Summary
In the first chapter, Pinkie goes out for a drink with Dallow in the wake of his murder of Spicer. He tells Dallow of the burden he feels having to take care of everything, including Spicer and Rose, after Hale's murder. At the bar, Pinkie and Dallow run into Cubitt, who is with Sylvie, Spicer's girlfriend. Pinkie flirts with Sylvie and then goes out to the cars with her to make love -- but he runs away in disgust.
In the second chapter, Pinkie meets with Rose, who has read the newspaper about Spicer's death. Pinkie implies that, actually, he had killed Spicer. At first, he tries to call off marriage with Rose, feeling overwhelmed by the revulsion he experienced with Sylvie, but then decides against it, since it seems too likely that she will talk.
In the third chapter, Pinkie visits Rose at her family house to propose marriage. Though her parents refuse at first, Pinkie's increasing offers of money eventually win their approval for the marriage.
In the fourth chapter, Ida is at the Cosmopolitan with Phil Corkery, where they encounter Mr. Colleoni. Ida goes up to a room and undresses to have sex with Corkery.
In the fifth chapter, at a celebration for Pinkie's engagement, Cubitt is astonished to hear Pinkie more or less admit that he killed Spicer. He leaves in shock, while Dallow, who is also there, pledges to remain by Pinkie.
In the sixth chapter, after having sex with Corkery, Ida muses that she needs one of Pinkie's to talk.
Analysis
During Pinkie's walk with Dallow, the only person after Kite he is able to confide in -- including speaking frankly about the murders he has committed and the murders he may have to come to commit -- we are given a description of Pinkie and the social environment he represents that is uniquely sympathetic to the darkness of his situation and gives us a sense of the importance of Kite to Pinkie:
"I liked Kite," the Boy said. He stared straight out towards France, an unknown land. At his back beyond the Cosmopolitan, Old Steyne, the Lewes Road, stood the downs, villages, cattle round the dewponds, another unknown land. This was his territory, the populous foreshore, a few thousand acres of houses, a narrow peninsula of electrified track running to London, two or three railway stations with their buffets and buns. It had been Kite's territory, it had been good enough for Kite, and when Kite had died in the waiting room of St. Pancras, it had been as if a father had died, leaving him an inheritance it was his duty never to leave for strange acres (142).

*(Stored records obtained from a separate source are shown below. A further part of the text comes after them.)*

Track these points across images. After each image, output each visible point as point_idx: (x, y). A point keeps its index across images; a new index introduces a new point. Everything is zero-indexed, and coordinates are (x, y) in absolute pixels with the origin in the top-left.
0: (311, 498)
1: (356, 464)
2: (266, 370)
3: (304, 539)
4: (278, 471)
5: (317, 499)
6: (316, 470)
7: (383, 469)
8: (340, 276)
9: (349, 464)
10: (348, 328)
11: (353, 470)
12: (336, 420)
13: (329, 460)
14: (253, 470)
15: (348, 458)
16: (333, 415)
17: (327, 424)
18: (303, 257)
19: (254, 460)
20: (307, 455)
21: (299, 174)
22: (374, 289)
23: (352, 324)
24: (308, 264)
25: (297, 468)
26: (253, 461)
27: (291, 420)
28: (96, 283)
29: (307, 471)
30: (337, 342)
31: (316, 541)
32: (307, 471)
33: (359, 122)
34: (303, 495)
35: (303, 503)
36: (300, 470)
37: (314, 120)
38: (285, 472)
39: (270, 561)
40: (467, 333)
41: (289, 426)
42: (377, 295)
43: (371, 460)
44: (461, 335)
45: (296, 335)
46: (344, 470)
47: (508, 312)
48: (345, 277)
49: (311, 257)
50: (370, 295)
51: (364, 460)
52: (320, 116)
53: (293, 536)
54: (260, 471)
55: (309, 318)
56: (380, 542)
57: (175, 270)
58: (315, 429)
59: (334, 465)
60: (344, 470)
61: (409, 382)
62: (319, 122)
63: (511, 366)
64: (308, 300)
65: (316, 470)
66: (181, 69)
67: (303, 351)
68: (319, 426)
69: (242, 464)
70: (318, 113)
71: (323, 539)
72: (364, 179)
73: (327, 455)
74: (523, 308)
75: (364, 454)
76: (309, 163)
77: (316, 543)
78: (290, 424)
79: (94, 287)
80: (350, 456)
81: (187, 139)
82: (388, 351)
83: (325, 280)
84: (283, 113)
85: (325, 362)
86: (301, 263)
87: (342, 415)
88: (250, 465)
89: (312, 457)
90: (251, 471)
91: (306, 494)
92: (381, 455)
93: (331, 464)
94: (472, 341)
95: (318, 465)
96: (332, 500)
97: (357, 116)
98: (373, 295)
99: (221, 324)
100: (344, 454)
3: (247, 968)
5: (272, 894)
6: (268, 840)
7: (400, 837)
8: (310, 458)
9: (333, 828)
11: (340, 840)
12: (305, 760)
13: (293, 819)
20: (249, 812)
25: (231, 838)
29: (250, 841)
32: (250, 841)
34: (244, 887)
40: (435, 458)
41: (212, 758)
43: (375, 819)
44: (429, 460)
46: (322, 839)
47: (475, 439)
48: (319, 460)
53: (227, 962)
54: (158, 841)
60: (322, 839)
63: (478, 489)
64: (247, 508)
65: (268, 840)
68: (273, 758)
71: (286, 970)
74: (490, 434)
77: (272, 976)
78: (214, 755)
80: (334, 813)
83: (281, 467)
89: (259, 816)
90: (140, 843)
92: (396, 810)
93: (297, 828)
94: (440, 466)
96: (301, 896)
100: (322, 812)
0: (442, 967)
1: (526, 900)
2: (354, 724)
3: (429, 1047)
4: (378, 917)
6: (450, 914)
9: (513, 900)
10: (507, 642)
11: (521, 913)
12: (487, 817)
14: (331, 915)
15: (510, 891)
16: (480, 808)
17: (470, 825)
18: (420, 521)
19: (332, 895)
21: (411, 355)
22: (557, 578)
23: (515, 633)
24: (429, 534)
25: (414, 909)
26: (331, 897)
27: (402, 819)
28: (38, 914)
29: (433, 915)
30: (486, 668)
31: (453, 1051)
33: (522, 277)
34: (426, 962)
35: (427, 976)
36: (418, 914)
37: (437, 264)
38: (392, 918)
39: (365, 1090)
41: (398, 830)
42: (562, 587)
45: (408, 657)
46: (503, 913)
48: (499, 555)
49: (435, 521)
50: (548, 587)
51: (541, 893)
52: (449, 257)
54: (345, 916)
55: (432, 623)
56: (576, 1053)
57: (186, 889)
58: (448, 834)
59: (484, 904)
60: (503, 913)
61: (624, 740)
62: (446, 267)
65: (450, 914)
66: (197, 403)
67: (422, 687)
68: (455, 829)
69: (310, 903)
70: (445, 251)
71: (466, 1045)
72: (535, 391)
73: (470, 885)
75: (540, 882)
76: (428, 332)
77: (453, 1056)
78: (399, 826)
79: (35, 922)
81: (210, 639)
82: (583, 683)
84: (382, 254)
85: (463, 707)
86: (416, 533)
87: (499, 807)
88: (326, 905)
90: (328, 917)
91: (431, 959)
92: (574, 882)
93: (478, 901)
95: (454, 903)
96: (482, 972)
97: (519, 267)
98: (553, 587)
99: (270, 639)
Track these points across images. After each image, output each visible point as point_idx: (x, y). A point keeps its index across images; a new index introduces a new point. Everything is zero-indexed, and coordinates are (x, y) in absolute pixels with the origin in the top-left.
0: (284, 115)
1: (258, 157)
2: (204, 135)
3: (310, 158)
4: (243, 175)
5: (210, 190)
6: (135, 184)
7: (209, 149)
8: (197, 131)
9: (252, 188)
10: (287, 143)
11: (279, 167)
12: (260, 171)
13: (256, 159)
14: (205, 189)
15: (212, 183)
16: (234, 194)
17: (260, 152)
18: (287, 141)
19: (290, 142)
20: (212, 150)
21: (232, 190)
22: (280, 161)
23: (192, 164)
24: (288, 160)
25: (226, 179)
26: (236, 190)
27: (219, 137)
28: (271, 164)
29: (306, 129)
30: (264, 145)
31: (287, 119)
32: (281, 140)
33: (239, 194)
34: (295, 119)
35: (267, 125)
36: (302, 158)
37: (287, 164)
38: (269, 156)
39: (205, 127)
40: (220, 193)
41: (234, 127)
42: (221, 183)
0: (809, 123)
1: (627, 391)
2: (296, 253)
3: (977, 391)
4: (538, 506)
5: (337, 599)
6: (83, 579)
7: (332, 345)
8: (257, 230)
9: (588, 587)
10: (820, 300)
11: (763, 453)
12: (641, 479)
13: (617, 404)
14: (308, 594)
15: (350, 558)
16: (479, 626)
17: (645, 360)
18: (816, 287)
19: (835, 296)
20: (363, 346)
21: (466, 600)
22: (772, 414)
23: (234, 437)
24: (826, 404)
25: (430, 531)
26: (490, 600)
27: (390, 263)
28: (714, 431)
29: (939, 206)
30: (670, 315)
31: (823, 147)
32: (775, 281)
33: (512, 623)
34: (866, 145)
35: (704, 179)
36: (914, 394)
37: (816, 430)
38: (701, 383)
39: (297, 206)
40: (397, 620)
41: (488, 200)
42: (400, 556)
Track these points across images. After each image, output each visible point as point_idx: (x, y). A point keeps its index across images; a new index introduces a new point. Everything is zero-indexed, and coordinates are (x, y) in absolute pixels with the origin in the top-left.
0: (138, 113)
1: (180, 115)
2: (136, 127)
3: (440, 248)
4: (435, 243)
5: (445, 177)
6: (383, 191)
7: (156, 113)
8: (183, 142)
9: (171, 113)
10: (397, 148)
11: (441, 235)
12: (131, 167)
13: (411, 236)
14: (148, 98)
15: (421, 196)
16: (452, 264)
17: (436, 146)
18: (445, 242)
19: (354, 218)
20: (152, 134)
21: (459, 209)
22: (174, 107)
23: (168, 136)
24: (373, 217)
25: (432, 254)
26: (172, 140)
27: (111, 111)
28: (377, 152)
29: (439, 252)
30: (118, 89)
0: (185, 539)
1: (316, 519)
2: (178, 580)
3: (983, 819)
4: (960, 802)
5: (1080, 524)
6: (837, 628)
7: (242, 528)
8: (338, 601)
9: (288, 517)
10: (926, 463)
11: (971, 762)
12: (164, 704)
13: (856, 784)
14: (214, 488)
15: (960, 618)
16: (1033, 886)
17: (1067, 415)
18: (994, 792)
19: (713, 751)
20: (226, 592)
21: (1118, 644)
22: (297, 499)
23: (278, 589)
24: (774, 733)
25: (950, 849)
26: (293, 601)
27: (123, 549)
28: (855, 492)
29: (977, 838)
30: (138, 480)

We should have this description in mind when we think back to Pinkie's interview with Mr. Colleoni, who by his age could potentially act as a father figure for him, just as with Ida, whom Pinkie says is old enough (and certainly motherly enough) to be his mother. Pinkie is an orphan in more than just the literal sense -- the loss of Kite as a father figure who gave him a sense of belonging, of not being a stranger, in the squalid communities of Brighton, is a trauma so strong that it effectively drives Pinkie and thus the entire plot. Pinkie cannot give up on that which he lost in Kite's death, even when tempted by sexual and financial fulfillment and social integration.